Task: Keep only the lines of the data below that contain the word "True", matching case, and copy each one.

[[ Excerpted records, beginning ]]

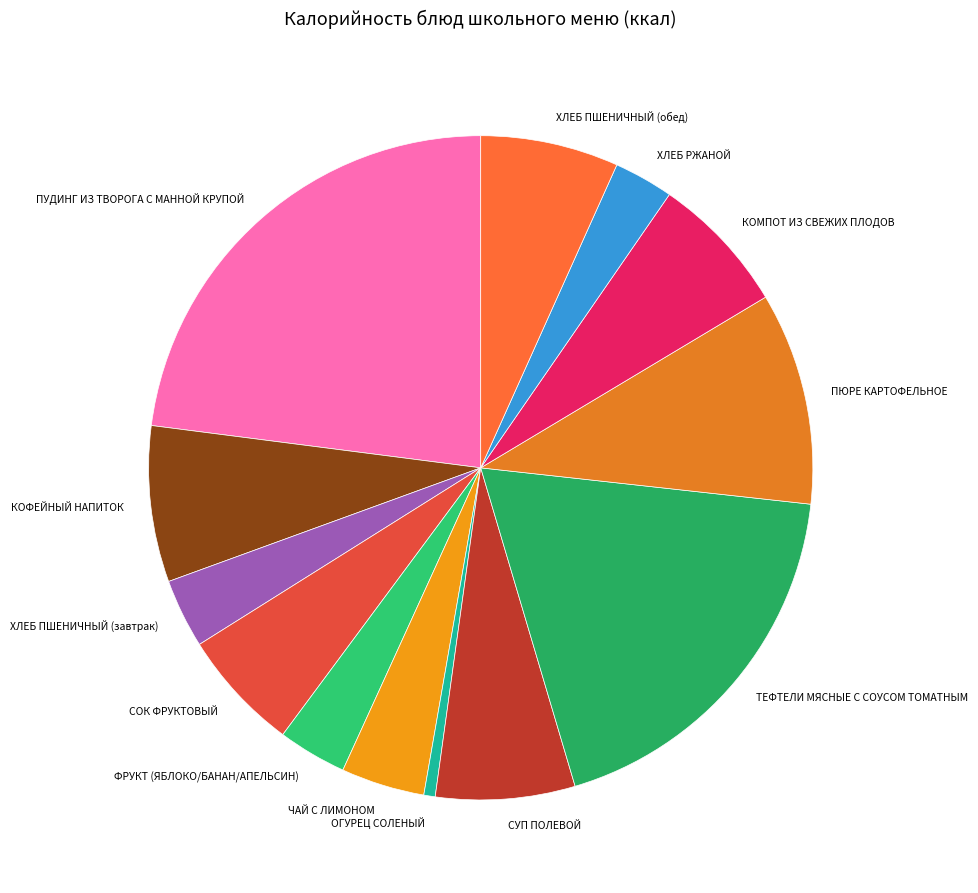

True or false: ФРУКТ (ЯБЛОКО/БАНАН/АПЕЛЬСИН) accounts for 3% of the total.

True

[[ Excerpted records, end ]]
[[ Excerpted records, beginning ]]

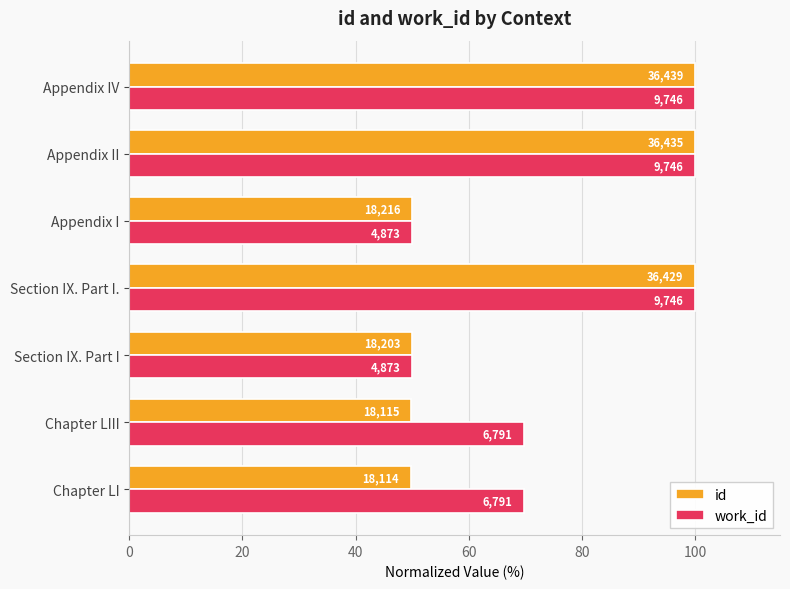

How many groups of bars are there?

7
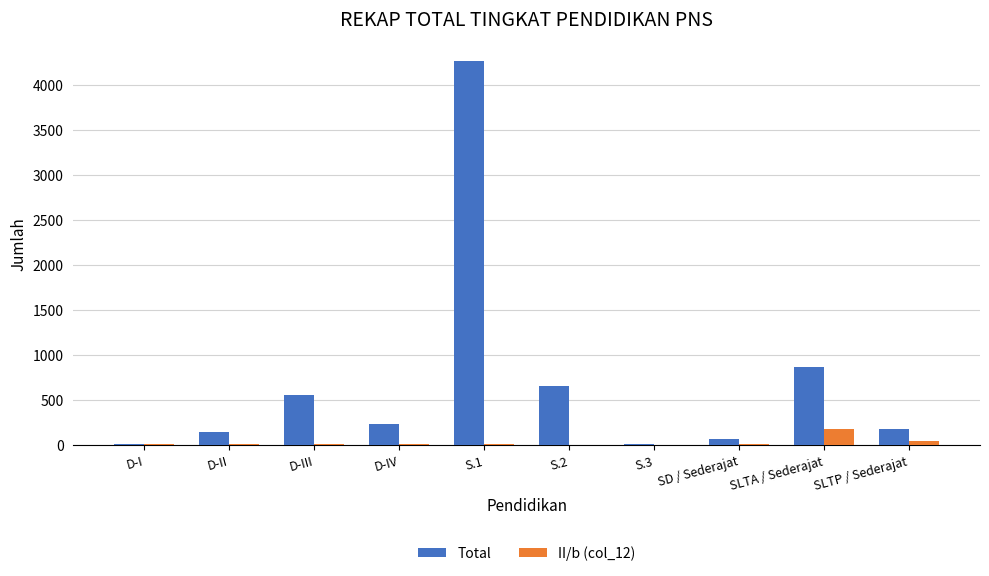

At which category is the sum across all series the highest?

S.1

[[ Excerpted records, end ]]

Solution to this problem:
True or false: ФРУКТ (ЯБЛОКО/БАНАН/АПЕЛЬСИН) accounts for 3% of the total.
True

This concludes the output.